Update: Slides of my presentation on Jan 5, 2016 at MMM conference. Official link to published paper. BibTeX citation:

Title                    = {Compound Figure Separation Combining Edge and Band Separator Detection},
Author                   = {Taschwer, Mario and Marques, Oge},
Booktitle                = {MultiMedia Modeling},
Publisher                = {Springer International Publishing},
Year                     = {2016},
Editor                   = {Tian, Qi and Sebe, Nicu and Qi, Guo-Jun and Huet, Benoit and Hong, Richang and Liu, Xueliang},
Pages                    = {162--173},
Series                   = {Lecture Notes in Computer Science},
Volume                   = {9516},

Doi                      = {10.1007/978-3-319-27671-7_14},
ISBN                     = {978-3-319-27670-0}

We propose an image processing algorithm to automatically separate compound figures appearing in scientific articles.

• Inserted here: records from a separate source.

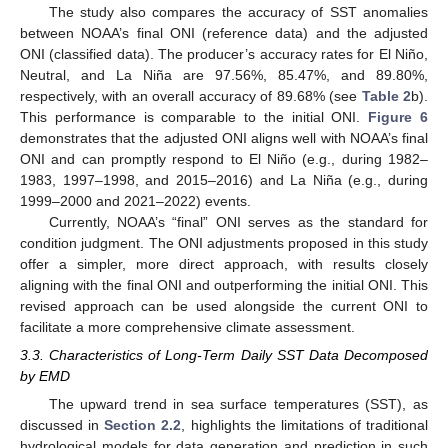
The study also compares the accuracy of SST anomalies
between NOAA’s final ONI (reference data) and the adjusted
ONI (classified data). The producer’s accuracy rates for El Niño,
Neutral, and La Niña are 97.56%, 85.47%, and 89.80%,
respectively, with an overall accuracy of 89.68% (see
Table 2
b).
This performance is comparable to the initial ONI.
Figure 6
demonstrates that the adjusted ONI aligns well with NOAA’s final
ONI and can promptly respond to El Niño (e.g., during 1982–
1983, 1997–1998, and 2015–2016) and La Niña (e.g., during
1999–2000 and 2021–2022) events.
Currently, NOAA’s “final” ONI serves as the standard for
condition judgment. The ONI adjustments proposed in this study
offer a simpler, more direct approach, with results closely
aligning with the final ONI and outperforming the initial ONI. This
revised approach can be used alongside the current ONI to
facilitate a more comprehensive climate assessment.
3.3. Characteristics of Long-Term Daily SST Data Decomposed
by EMD
The upward trend in sea surface temperatures (SST), as
discussed in
Section 2.2
, highlights the limitations of traditional
hydrological models for data generation and prediction in such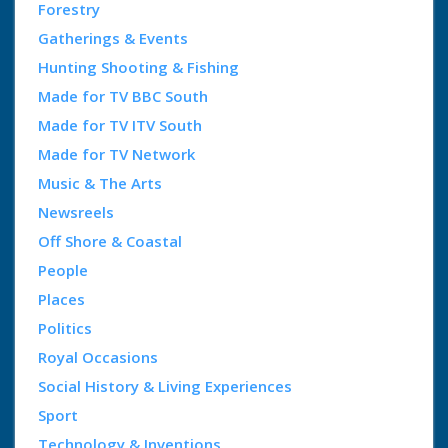
Forestry
Gatherings & Events
Hunting Shooting & Fishing
Made for TV BBC South
Made for TV ITV South
Made for TV Network
Music & The Arts
Newsreels
Off Shore & Coastal
People
Places
Politics
Royal Occasions
Social History & Living Experiences
Sport
Technology & Inventions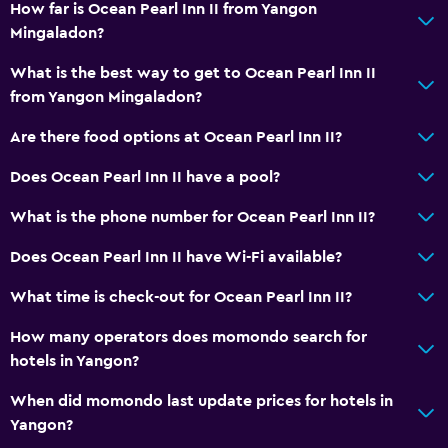
How far is Ocean Pearl Inn II from Yangon
Mingaladon?
What is the best way to get to Ocean Pearl Inn II
from Yangon Mingaladon?
Are there food options at Ocean Pearl Inn II?
Does Ocean Pearl Inn II have a pool?
What is the phone number for Ocean Pearl Inn II?
Does Ocean Pearl Inn II have Wi-Fi available?
What time is check-out for Ocean Pearl Inn II?
How many operators does momondo search for
hotels in Yangon?
When did momondo last update prices for hotels in
Yangon?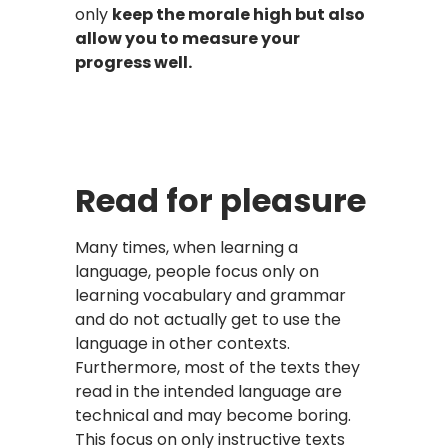
only
keep the morale high but also
allow you to measure your
progress well.
Read for pleasure
Many times, when learning a
language, people focus only on
learning vocabulary and grammar
and do not actually get to use the
language in other contexts.
Furthermore, most of the texts they
read in the intended language are
technical and may become boring.
This focus on only instructive texts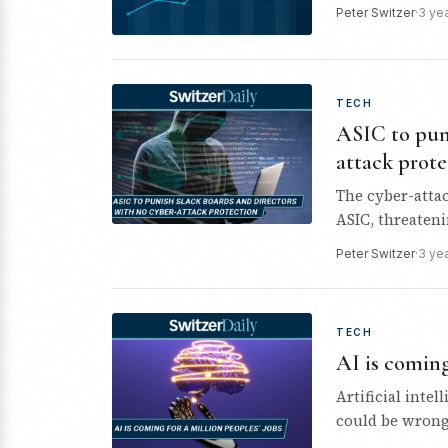
Peter Switzer
·
3 ye
TECH
ASIC to puni
attack prote
The cyber-attac
ASIC, threaten
shield…
Peter Switzer
·
3 ye
TECH
AI is coming
Artificial intel
could be wrong.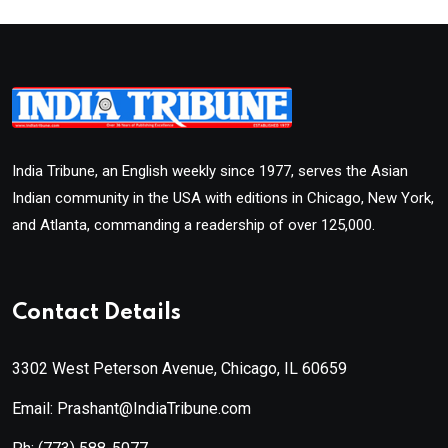
India Tribune, an English weekly since 1977, serves the Asian
Indian community in the USA with editions in Chicago, New York,
and Atlanta, commanding a readership of over 125,000.
Contact Details
3302 West Peterson Avenue, Chicago, IL 60659
Email: Prashant@IndiaTribune.com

We classify compound images into two classes and apply different algorithms for detecting vertical and horizontal separators to each class: the edge-based algorithm aims at detecting visible edges between subfigures, whereas the band-based algorithm tries to detect whitespace separating subfigures (separator bands). The proposed algorithm has been evaluated on two recent datasets for compound figure separation (CFS) in the biomedical domain and achieves a slightly better detection accuracy than state-of-the-art approaches. Conducted experiments investigate CFS effectiveness and classification accuracy of various classifier implementations.